Bonnie smiled at me, sweet as anything.

"So Marie came to keep tabs on you?"

She didn't wait for me to answer. She turned back to him.

"Then again, can't blame her. A man built like you honestly, what woman could ever relax?"

She made it sound offhand, but every word was meant to remind me.

That she and Reuben shared an ease, a private joke, that I would never be part of.

I stood there and said nothing.

Reuben swept his eyes over me, a cold smile curling at his mouth.

"Marie, couldn't even hold out a single day before running here to beg? Hm?"

He thought I'd been following him.

I gave a small smile.

"We're already divorced. Do whatever you want, lock yourselves together forever, just stop ruining other people's lives."
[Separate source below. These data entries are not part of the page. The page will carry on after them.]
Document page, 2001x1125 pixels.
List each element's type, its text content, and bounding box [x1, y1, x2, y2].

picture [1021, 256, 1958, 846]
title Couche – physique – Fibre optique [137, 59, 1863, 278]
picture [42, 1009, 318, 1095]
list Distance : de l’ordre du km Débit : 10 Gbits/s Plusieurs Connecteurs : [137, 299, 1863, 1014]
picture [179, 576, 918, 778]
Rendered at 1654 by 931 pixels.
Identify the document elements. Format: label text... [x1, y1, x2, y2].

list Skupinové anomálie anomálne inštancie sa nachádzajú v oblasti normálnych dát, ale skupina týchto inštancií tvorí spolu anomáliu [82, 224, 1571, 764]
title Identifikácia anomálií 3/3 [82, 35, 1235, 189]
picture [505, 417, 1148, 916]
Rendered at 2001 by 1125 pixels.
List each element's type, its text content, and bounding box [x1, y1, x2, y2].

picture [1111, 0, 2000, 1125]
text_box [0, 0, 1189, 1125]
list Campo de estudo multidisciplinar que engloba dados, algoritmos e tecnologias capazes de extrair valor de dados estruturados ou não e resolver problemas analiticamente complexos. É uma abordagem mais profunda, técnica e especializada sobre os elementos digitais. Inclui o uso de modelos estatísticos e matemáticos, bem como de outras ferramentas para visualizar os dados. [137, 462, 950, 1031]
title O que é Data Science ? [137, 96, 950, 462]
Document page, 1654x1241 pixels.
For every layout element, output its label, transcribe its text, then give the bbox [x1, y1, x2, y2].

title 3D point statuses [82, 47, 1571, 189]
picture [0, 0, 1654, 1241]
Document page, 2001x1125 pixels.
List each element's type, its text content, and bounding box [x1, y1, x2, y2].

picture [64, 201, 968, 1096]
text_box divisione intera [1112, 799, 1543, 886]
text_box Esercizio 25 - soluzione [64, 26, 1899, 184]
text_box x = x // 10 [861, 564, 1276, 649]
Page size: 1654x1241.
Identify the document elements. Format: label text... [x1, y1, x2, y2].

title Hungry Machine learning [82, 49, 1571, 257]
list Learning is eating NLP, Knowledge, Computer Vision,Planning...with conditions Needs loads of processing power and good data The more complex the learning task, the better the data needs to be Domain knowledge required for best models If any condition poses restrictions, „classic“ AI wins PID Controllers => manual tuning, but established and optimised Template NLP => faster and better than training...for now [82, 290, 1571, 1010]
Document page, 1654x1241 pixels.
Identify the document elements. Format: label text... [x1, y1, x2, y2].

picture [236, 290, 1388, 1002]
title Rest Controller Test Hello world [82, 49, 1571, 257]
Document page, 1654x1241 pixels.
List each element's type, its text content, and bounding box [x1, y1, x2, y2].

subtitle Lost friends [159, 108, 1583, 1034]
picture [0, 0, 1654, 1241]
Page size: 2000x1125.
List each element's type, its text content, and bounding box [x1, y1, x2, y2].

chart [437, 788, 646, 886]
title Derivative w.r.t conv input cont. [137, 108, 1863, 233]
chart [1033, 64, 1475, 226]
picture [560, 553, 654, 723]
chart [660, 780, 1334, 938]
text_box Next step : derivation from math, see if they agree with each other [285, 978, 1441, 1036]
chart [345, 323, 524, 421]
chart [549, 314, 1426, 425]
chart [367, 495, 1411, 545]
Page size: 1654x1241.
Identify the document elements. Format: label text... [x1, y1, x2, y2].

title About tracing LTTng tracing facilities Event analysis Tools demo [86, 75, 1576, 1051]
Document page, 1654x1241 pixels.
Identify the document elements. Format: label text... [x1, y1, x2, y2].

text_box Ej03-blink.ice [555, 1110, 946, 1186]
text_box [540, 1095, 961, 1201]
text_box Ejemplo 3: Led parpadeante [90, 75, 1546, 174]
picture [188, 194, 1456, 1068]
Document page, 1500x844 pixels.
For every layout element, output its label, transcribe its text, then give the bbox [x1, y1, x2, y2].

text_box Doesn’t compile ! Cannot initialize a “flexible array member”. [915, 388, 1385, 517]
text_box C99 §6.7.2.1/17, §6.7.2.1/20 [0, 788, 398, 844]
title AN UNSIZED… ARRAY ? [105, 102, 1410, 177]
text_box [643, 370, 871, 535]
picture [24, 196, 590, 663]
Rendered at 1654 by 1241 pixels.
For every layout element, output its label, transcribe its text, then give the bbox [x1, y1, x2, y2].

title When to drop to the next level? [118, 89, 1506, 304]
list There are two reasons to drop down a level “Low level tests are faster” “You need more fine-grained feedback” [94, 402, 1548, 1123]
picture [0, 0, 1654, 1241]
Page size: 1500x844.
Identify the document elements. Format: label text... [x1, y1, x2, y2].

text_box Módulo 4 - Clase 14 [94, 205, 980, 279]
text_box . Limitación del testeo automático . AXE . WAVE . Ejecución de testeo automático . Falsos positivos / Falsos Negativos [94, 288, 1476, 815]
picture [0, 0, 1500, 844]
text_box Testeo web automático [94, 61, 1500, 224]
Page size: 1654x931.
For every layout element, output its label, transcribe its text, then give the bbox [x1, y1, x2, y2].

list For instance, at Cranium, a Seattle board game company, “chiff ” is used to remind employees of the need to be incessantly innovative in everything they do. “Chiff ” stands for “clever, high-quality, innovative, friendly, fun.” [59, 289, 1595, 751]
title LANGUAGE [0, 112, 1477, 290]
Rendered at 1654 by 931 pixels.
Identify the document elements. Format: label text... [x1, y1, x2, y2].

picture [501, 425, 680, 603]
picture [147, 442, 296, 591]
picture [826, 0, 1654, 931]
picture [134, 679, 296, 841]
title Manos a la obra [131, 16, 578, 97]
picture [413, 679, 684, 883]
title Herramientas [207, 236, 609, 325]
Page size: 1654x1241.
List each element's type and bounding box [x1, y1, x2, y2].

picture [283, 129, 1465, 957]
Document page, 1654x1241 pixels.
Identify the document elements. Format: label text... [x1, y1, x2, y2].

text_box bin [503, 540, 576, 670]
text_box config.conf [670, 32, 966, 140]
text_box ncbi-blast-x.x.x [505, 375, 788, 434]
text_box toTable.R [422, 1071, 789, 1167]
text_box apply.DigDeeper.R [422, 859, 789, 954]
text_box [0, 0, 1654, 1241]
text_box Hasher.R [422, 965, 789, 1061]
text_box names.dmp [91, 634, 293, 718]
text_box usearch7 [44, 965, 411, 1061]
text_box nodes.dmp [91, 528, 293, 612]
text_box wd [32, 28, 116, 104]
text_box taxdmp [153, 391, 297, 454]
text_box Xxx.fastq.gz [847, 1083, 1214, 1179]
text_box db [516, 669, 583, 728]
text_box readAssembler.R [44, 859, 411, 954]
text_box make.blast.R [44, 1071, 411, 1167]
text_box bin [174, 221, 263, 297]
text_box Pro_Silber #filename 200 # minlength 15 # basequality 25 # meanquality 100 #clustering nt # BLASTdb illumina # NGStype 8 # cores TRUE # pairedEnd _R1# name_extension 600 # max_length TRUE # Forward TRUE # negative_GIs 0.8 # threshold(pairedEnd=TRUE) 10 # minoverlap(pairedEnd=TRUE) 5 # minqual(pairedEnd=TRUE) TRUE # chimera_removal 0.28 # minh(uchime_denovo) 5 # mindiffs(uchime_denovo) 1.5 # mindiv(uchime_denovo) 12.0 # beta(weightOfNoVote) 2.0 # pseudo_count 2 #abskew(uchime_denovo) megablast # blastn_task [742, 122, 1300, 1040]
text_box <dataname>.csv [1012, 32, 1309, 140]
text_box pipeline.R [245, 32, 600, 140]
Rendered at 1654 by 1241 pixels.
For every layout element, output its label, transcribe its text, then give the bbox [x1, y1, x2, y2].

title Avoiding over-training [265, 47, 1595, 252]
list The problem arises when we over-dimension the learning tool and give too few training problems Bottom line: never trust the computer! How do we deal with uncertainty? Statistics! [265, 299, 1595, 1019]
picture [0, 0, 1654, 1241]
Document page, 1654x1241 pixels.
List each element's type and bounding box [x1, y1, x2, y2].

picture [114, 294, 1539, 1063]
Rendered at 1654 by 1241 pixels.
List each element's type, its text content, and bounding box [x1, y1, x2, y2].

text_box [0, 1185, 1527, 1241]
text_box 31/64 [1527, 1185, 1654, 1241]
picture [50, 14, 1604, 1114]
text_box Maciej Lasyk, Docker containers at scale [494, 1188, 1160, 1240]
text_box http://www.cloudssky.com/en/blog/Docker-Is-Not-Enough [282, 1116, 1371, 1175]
The color drained from Bonnie's face.

Reuben frowned.

"Marie, can you stop making a scene? Bonnie and I have a conference here, we came to work. What are you so jealous about?"

"Apologize!"

I didn't want anything more to do with either of them. I turned and walked away.

I had just gotten back to my room when Reuben followed me in. He pulled two tickets to Iceland out of his pocket.

"Go apologize to Bonnie right now, and I'll take you to Iceland immediately."

I looked at those two tickets, and the irony of it hit me.

Seven years I'd waited for this, and he was finally willing to give it to me. Still, it was for Bonnie's sake.

"You're out of your mind."

"Marie!"

He lowered his voice, his face dark.

"I've already swallowed my pride here. What more do you want?"

"I don't want anything from you."

The next day, I boarded the plane to Iceland alone.

It was only after I landed that I learned Reuben had brought Bonnie too.

As if to spite me, he'd deliberately booked the same tour group.

The whole way, he kept his arm around Bonnie's shoulders, laughing with her, but his eyes went past her and stayed fixed on me.

When I gave him nothing back, his face darkened by degrees.

That evening we went to see the Northern Lights.

By the time we reached the viewing point on the ice field, the sky had already begun to glow green.

Then it grew brighter and brighter, the whole sky flowing, so quiet it made you want to cry.

It really was beautiful.

So beautiful that I felt these seven years hadn't been wasted after all.

When we first got together, Reuben had said he wanted to propose to me under the Northern Lights.

One thing after another always got in the way, and we never made it.

I turned around.

Not far off, Bonnie rose onto her toes and kissed Reuben.

I stood in the snow, my breath fogging white and blurring my sight.

Behind me, people were cheering, hugging.

My feet were nailed to the snow. I couldn't move.

Reuben must have sensed something, because he looked over at me.

His expression froze. He shoved Bonnie away and ran toward me.

"Marie! Let me explain"

Right then, a dull crack came from the ice beneath my feet.

The whole ice field began to shake.

The guide was screaming for everyone to get back.

I wanted to run, but my boots were stuck in the ice and wouldn't come loose.

Reuben was the closest to me. On instinct, he reached out his hand.

"Reuben!"

Bonnie's voice came from the other side.

"Save me it's cracking open over here!"

Reuben's hand froze in midair.

He looked at me, then at Bonnie.

"Marie, wait for me a second."

His voice was shaking.

"Bonnie's side is more dangerous. Let me pull her up first, I'll come right back for you."

He turned and ran toward Bonnie.

I stood where I was and watched him run farther and farther away.

The crack beneath my feet split wide open.

I didn't even have time to scream before the icy water surged in from every direction.